La cour d’appel de Caen (Calvados) a confirmé, le mercredi 1er avril 2026, la condamnation d’un Cherbourgeois de 28 ans à cinq ans d’emprisonnement ferme pour sa complicité dans le braquage de la boulangerie d’Autrefois, place Henry-Gréville, à Cherbourg-en-Cotentin (Manche).
La peine complémentaire d’interdiction de détenir ou porter une arme pendant cinq ans a elle aussi été maintenue. Son complice s’est désisté de son appel en amont de l’audience, ce qui laisse sa condamnation de première instance inchangée (5 ans ferme).
Le dossier, jugé initialement par le tribunal correctionnel, portait sur un vol à main armée commis en 44 secondes le 7 octobre 2025 dans ce commerce du centre-ville.
La cour d’appel de Caen suit le tribunal
Devant la cour, le jeune homme de 28 ans contestait toujours avoir joué un rôle moteur dans le braquage. Il soutenait avoir seulement rendu une arme à l’auteur du braquage, sans savoir qu’elle servirait à commettre l’extorsion, tout en reconnaissant qu’il se doutait qu’« une connerie » allait être faite.
Mais la cour a estimé que sa culpabilité était « amplement établie » par des éléments convergents : les déclarations constantes du braqueur, les échanges téléphoniques, les vidéos montrant l’arme et la munition, ainsi que les objets saisis au domicile du prévenu, dont des sachets de conditionnement et un calepin évoquant des activités liées aux stupéfiants.
Des menaces et une arme
Dans son arrêt, la cour retient que le prévenu a été l’auteur moral des faits, en ce qu’il a demandé de commettre un braquage pour rembourser une dette de 700 euros liée aux stupéfiants, et lui a fourni une arme de poing.

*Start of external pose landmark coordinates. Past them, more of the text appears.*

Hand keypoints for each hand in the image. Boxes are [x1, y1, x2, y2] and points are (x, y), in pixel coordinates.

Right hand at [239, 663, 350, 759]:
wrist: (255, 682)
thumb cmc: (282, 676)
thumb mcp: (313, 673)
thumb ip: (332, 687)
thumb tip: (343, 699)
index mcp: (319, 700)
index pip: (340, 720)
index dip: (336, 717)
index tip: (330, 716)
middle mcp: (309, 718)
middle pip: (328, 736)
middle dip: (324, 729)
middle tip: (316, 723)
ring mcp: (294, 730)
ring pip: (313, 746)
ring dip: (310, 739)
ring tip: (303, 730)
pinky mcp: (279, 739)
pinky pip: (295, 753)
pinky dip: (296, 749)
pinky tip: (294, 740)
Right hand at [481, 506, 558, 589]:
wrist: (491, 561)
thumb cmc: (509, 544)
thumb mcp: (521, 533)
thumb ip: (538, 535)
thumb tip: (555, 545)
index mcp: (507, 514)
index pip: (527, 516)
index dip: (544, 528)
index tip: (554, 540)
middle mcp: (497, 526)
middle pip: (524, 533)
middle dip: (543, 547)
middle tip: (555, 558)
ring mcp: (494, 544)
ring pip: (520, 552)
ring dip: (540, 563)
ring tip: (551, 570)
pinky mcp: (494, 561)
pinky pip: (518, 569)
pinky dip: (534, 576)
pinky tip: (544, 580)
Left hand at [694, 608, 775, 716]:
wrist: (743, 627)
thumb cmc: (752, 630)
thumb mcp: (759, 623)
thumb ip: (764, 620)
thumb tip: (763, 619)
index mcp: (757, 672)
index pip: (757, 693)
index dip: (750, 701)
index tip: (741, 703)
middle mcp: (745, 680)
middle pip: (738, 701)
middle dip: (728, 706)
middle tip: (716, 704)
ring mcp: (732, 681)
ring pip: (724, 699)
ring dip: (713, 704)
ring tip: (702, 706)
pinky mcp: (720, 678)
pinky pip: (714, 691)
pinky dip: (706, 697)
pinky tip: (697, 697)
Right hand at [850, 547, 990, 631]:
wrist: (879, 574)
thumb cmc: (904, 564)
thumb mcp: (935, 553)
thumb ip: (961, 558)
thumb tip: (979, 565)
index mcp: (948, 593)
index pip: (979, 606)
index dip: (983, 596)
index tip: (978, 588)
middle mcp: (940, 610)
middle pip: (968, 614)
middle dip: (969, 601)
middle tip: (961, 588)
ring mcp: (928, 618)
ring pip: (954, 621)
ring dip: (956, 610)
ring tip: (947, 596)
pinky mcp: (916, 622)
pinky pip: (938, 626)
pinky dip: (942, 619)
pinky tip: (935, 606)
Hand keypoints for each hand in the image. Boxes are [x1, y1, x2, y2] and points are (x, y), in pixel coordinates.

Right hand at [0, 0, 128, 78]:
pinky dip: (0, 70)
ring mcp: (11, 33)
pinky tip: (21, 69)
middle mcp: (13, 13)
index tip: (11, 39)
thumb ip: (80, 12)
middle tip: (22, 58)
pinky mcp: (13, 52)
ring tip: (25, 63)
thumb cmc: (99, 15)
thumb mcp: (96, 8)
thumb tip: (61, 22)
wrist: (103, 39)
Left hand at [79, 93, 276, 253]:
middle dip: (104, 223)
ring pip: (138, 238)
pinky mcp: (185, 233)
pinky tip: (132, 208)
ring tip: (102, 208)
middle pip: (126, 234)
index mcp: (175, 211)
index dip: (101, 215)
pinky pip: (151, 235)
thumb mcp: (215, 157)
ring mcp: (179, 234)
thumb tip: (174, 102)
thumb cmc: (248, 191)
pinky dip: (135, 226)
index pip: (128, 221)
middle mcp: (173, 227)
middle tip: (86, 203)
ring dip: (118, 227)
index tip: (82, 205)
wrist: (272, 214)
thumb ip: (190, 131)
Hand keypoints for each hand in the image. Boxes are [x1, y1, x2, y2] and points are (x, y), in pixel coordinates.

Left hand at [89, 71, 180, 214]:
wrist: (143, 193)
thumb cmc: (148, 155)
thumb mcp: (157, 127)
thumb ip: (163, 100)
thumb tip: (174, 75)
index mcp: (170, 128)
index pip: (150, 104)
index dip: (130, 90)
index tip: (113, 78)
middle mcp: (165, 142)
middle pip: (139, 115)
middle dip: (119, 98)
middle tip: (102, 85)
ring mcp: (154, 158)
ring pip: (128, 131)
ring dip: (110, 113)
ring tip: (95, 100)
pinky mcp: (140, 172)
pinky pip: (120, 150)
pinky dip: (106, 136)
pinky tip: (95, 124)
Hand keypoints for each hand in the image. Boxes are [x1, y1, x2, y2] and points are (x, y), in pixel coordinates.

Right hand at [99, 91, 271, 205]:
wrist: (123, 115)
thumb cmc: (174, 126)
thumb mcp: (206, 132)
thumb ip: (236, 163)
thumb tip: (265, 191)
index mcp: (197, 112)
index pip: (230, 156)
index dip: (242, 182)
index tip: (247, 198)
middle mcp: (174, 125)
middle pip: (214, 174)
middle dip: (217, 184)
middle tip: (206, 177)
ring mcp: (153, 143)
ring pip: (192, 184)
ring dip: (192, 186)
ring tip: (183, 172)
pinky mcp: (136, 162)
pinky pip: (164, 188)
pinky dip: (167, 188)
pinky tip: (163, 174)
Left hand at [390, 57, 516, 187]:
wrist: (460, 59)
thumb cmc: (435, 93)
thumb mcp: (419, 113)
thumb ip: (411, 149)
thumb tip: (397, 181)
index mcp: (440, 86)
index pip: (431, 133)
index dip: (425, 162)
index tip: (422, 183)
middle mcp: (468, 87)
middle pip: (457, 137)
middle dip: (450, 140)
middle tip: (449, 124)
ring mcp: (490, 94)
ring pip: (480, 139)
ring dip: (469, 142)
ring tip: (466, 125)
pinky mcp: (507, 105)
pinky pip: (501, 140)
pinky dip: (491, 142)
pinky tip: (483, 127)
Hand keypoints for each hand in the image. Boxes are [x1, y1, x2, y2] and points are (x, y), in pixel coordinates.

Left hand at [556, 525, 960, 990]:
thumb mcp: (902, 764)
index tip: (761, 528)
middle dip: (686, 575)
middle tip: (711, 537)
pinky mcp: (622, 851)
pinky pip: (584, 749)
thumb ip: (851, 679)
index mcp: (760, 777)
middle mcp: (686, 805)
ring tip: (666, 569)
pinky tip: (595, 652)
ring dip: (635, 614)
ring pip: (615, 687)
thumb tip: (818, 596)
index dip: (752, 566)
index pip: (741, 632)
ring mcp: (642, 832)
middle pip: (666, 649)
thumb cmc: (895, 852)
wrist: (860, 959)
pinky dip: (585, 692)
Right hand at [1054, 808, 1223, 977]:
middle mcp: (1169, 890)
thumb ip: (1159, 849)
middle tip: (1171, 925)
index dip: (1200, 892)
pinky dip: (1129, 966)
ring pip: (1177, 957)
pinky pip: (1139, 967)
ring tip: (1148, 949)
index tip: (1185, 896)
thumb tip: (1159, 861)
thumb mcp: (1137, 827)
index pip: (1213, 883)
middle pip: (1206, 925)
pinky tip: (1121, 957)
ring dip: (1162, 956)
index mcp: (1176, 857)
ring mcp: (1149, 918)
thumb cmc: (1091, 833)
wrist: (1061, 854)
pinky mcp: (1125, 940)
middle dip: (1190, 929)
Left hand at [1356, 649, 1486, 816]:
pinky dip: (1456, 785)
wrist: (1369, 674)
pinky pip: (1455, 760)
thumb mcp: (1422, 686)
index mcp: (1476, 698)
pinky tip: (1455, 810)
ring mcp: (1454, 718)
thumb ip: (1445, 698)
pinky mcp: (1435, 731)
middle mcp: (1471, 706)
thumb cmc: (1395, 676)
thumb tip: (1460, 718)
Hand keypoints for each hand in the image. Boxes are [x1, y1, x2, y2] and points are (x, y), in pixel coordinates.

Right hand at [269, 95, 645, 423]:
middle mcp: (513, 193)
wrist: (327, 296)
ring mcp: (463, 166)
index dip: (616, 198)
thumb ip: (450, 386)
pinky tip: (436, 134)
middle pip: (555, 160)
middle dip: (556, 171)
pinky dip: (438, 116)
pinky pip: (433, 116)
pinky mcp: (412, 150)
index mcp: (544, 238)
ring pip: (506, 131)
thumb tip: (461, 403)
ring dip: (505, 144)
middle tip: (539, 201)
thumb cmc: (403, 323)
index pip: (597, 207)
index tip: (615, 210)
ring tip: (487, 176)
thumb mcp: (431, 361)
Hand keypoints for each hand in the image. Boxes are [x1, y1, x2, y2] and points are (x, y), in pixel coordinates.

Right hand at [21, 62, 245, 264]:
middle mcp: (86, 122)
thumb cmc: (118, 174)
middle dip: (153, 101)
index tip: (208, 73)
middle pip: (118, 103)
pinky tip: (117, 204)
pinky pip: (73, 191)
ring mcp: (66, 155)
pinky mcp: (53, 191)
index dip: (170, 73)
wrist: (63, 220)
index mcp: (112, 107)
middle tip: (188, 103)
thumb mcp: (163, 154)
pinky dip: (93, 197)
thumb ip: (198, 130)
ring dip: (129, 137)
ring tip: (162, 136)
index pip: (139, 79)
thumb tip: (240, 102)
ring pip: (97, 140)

Les magistrats ont aussi considéré que les explications données sur la provenance de l’arme et sur les vidéos transmises n’étaient pas crédibles.
La cour souligne également la gravité intrinsèque des faits, qui auraient pu revêtir une qualification criminelle. Elle estime que le prévenu n’a entrepris aucune réflexion sur ses agissements et que sa dangerosité demeure persistante.
Une peine maintenue
Le ministère public avait requis la confirmation de la culpabilité, mais demandait que la peine soit portée à six ans d’emprisonnement. La cour n’a pas suivi cette réquisition et a confirmé la peine de cinq ans ferme prononcée en première instance, considérant qu’elle était parfaitement adaptée.
Elle a également ordonné le maintien en détention du prévenu afin de garantir l’exécution de la peine. Sur le plan civil, la décision de première instance a été confirmée, avec le maintien du renvoi sur intérêts civils au 28 septembre 2026.
La boulangerie d’Autrefois obtient 100 euros au titre des frais exposés en cause d’appel, et la vendeuse se voit accorder 1 200 euros sur le fondement de l’article 475-1 du code de procédure pénale.
La cour a par ailleurs rappelé le traumatisme durable subi par la victime, restée marquée par la scène du braquage.